▸ **The task**:
The result should be every line of the listing that contains "font".

▸ **Source information**:
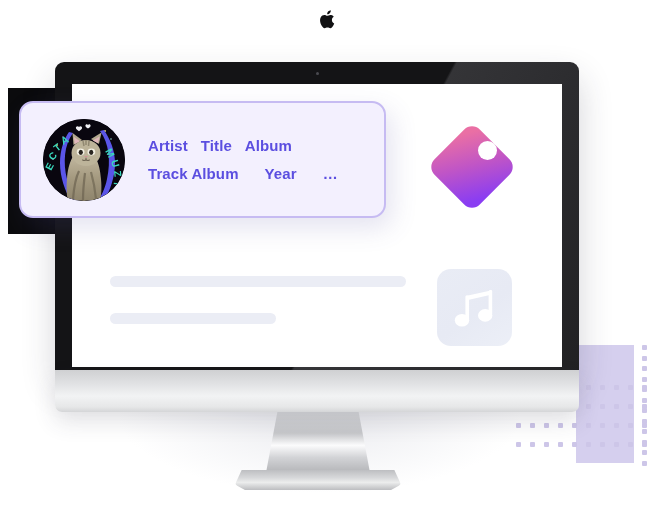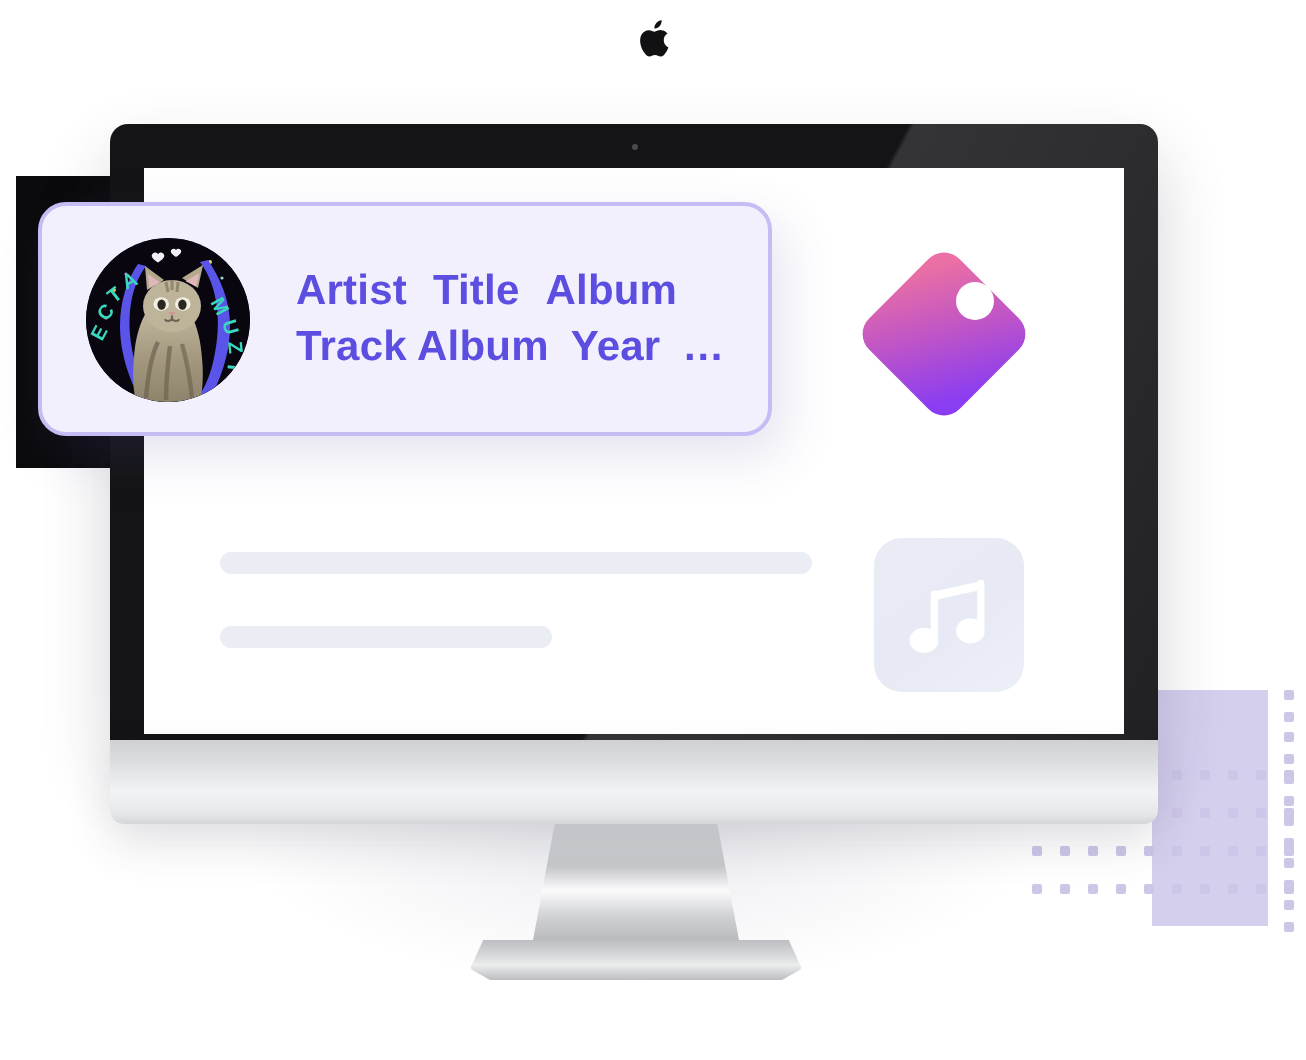--- a/index.html
+++ b/index.html
@@ -221,7 +221,7 @@
     margin-left: 23px;
     color: #5b4ee0;
     font-weight: bold;
-    font-size: 21px;
+    font-size: 15px;
     line-height: 28px;
     letter-spacing: .1px;
     white-space: nowrap;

▸ **Written solution**:
     font-weight: bold;
-    font-size: 21px;
+    font-size: 15px;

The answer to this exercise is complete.